- Native name: 室谷由紀
- Born: March 6, 1993 (age 32)
- Hometown: Ōsakasayama, Osaka

Career
- Achieved professional status: July 17, 2010 (aged 17)
- Badge Number: W-42
- Rank: Women's 3-dan
- Teacher: Nobuo Mori [ja] (7-dan)

Websites
- JSA profile page

= Yuki Muroya =

Japanese Shogi player

Yuki Muroya (室谷 由紀 Muroya Yuki, born March 6, 1993) is a Japanese women's professional shogi player ranked 3-dan.

==Women's shogi professional==
===Promotion history===
Muroya's promotion history is as follows.
- 3-kyū: October 1, 2009
- 2-kyū: July 17, 2010
- 1-kyū: July 17, 2010
- 1-dan: April 1, 2011
- 2-dan: August 25, 2015
- 3-dan: December 27, 2019

Note: All ranks are women's professional ranks.

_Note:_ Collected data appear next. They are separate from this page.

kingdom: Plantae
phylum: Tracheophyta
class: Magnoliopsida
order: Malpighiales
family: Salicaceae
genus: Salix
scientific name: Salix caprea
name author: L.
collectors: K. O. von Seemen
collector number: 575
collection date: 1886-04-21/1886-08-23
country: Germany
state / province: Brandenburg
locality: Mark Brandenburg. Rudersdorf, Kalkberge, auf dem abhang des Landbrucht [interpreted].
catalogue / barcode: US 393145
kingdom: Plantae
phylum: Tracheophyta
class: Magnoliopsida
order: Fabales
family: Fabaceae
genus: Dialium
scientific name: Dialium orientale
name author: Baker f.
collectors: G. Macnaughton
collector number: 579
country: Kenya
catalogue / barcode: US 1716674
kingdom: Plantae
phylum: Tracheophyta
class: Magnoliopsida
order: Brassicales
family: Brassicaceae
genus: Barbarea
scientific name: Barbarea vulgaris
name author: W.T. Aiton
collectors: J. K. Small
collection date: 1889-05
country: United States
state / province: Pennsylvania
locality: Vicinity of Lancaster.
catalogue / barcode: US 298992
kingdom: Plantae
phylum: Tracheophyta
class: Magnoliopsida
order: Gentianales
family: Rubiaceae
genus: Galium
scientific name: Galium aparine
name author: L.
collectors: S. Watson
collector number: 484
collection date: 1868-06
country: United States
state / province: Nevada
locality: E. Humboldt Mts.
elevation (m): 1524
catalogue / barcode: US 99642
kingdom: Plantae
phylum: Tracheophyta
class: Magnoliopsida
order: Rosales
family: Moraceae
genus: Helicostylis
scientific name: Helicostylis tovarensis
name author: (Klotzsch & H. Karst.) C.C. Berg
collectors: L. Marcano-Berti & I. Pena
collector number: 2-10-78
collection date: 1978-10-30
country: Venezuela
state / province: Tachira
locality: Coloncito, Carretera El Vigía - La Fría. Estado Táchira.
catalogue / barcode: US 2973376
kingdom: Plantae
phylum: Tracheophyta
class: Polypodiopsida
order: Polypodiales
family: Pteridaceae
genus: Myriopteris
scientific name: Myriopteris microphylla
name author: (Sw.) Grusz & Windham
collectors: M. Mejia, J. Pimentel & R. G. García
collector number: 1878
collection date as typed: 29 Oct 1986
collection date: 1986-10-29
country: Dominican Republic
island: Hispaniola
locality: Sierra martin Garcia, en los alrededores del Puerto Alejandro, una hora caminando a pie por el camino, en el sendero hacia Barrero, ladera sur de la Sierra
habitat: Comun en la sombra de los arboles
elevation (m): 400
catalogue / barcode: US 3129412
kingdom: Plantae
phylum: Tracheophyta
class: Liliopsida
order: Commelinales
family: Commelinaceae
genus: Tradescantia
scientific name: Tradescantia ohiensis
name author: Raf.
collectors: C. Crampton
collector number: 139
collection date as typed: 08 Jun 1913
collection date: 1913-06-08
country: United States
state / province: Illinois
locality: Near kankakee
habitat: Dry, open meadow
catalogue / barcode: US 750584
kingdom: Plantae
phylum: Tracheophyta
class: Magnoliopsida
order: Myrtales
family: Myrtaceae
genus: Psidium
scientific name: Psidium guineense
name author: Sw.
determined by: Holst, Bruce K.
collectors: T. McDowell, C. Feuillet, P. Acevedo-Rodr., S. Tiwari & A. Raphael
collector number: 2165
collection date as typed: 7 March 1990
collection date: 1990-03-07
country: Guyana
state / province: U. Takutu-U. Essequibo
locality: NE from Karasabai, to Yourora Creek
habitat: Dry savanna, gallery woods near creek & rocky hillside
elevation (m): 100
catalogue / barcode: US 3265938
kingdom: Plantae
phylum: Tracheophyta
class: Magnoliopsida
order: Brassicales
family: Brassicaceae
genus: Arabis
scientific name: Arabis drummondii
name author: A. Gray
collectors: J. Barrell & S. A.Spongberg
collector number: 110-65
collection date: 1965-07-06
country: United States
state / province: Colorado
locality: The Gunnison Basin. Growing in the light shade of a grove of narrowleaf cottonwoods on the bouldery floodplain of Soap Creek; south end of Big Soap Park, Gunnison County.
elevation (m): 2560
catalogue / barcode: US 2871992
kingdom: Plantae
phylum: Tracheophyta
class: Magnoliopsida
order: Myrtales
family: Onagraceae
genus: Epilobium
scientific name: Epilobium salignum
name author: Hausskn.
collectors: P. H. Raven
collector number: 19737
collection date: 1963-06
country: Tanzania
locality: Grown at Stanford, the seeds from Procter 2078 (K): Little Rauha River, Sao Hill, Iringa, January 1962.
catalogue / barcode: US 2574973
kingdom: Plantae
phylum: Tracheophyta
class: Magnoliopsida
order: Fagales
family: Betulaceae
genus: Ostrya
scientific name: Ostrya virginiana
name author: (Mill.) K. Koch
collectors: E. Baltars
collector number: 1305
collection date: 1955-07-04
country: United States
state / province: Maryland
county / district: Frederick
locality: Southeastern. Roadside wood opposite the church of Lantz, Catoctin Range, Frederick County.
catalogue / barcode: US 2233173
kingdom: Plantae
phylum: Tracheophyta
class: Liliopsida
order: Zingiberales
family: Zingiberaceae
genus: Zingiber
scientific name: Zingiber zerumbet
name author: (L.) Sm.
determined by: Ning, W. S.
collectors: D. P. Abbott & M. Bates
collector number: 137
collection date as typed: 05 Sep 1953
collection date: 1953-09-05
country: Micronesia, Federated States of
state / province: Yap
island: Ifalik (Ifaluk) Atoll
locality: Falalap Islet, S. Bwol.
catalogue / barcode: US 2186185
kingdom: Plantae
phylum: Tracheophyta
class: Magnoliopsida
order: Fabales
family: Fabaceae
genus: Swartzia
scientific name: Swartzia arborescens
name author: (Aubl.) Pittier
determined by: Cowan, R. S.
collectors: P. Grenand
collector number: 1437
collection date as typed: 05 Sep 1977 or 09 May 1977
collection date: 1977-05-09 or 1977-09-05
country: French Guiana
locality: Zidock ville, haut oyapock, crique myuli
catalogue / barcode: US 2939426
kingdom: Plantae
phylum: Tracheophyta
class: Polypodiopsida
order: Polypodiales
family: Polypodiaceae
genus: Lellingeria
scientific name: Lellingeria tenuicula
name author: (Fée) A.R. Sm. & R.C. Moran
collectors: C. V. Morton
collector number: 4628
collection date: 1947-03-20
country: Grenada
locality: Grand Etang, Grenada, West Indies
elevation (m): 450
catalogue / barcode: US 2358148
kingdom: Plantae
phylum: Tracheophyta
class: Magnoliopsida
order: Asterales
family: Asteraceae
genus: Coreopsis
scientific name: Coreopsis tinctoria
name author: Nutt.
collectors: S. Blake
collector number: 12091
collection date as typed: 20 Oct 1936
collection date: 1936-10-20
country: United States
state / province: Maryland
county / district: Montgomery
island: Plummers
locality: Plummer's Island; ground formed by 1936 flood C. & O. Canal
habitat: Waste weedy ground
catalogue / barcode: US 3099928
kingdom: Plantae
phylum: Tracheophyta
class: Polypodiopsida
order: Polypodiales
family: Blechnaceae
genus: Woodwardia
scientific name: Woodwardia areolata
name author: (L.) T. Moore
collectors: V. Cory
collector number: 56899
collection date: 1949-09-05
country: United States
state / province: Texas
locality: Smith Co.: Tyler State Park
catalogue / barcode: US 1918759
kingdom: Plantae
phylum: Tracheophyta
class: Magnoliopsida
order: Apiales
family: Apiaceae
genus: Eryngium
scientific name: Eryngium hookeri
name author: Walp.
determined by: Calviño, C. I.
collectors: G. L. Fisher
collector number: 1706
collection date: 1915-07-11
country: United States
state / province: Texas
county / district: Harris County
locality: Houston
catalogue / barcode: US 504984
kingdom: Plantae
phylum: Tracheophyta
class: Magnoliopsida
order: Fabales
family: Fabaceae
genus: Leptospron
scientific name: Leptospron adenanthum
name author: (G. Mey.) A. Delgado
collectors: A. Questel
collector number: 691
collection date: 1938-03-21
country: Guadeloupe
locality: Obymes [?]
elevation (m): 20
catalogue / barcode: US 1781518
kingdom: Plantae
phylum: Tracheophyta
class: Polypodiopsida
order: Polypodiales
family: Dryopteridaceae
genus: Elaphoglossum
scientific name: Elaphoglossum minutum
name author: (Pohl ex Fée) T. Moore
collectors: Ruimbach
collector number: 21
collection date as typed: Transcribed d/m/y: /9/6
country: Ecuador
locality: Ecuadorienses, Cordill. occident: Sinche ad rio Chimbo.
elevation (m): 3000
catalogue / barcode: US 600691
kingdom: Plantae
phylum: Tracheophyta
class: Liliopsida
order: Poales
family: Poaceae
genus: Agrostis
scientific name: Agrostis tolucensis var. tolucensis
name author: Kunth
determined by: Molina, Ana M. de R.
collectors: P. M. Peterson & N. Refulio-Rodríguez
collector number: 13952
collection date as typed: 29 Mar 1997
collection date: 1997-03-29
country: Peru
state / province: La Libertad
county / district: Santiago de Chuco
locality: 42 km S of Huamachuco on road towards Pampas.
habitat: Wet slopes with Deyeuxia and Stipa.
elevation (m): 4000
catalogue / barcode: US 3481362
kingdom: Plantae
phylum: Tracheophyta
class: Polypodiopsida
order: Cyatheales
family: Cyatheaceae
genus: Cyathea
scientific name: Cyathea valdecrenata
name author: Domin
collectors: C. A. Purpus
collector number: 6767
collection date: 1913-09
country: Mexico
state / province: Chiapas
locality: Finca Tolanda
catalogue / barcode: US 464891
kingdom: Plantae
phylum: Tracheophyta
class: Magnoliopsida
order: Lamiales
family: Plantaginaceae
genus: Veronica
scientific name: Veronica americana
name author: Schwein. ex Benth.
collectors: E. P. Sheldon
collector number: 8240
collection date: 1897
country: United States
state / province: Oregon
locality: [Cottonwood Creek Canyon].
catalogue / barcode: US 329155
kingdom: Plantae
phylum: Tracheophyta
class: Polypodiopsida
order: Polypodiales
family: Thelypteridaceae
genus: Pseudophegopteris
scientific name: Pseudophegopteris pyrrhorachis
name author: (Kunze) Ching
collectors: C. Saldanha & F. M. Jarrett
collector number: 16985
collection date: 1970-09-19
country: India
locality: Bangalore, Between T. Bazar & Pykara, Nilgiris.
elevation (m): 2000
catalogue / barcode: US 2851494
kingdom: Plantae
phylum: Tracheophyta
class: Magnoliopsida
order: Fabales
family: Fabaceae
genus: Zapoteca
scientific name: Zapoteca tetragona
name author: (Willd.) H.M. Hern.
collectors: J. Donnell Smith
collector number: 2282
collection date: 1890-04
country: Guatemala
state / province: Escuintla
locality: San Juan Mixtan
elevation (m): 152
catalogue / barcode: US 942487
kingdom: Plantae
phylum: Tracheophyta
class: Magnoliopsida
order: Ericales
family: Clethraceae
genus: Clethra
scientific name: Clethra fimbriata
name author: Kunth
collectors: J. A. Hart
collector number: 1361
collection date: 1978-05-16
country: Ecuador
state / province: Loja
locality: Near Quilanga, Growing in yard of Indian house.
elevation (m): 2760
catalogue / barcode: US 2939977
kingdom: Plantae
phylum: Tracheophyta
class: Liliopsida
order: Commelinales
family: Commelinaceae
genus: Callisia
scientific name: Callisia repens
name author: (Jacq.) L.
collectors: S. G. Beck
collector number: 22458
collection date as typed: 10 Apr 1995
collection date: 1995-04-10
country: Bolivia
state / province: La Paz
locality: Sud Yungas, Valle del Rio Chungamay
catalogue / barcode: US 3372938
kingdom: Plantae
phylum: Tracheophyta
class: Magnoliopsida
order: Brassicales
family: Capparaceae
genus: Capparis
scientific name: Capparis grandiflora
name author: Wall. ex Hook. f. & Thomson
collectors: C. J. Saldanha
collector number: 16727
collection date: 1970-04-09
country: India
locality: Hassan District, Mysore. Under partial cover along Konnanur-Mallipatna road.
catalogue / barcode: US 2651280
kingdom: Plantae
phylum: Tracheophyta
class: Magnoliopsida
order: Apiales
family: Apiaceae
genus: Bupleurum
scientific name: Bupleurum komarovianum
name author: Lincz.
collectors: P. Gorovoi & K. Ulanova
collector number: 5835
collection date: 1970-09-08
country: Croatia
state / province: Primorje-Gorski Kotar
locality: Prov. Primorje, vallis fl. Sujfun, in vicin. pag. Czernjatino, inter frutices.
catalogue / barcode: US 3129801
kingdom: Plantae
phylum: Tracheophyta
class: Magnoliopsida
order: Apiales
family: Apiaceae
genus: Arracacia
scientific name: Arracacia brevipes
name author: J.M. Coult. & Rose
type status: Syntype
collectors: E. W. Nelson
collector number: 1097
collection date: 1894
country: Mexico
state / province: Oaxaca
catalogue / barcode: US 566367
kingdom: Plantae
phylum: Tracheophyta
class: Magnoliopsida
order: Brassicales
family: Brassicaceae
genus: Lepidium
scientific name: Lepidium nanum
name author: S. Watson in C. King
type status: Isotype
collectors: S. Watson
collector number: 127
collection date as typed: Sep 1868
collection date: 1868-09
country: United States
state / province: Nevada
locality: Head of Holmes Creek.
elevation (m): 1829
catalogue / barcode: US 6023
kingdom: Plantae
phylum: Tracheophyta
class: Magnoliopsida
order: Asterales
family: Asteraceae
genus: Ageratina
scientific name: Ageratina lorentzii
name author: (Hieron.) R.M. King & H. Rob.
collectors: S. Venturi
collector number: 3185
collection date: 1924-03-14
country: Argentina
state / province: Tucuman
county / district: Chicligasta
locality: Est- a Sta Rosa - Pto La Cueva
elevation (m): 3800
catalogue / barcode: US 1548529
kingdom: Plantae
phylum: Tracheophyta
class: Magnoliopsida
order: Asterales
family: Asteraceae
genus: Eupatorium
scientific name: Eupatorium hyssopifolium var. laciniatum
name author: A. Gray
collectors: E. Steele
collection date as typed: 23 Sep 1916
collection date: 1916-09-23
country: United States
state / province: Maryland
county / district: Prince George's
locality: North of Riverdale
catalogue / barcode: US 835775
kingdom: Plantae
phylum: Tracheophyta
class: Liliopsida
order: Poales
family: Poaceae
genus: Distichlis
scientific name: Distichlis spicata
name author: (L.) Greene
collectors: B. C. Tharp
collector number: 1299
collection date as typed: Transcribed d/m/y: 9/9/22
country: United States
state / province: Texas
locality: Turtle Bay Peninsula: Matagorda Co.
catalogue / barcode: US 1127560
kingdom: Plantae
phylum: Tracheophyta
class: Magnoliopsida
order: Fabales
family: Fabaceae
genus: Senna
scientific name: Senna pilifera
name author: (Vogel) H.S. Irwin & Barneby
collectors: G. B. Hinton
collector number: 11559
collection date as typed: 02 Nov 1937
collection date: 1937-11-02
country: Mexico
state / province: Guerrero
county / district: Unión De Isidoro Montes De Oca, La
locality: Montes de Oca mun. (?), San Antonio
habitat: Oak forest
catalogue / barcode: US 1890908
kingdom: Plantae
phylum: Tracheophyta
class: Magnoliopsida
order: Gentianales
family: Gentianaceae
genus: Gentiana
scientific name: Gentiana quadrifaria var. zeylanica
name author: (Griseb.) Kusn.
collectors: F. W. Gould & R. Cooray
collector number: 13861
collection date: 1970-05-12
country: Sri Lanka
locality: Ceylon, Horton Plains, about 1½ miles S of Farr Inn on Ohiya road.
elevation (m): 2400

===Titles and other championships===
Muroya has appeared in major titles match five times, but has yet to win a major title. She was the challenger for the 9th MyNavi Women's Open Jo-Ō title in 2016, the 24th and 26th Kurashiki Tōka Cup titles in 2016 and 2018, the 46th Women's Meijin title in 2020 and the 42nd Ōshō title also in 2020.

===Awards and honors===
Muroya received the Japan Shogi Association's "Women's Professional" and "Women's Professional Most Games Played" Annual Shogi Awards for the April 2015 – March 2016 shogi year, and the "Women's Professional Most Games Played" award for the April 2016 – March 2017 shogi year.

==Personal life==
In March 2018, Muroya announced that she had gotten married on her 25th birthday and would be competing under her married name Taniguchi (谷口).

In February 2020, Muroya announced she had divorced and would return to using Muroya as her name.

Muroya remarried in January 2021, but this time decided to keep competing under her maiden name.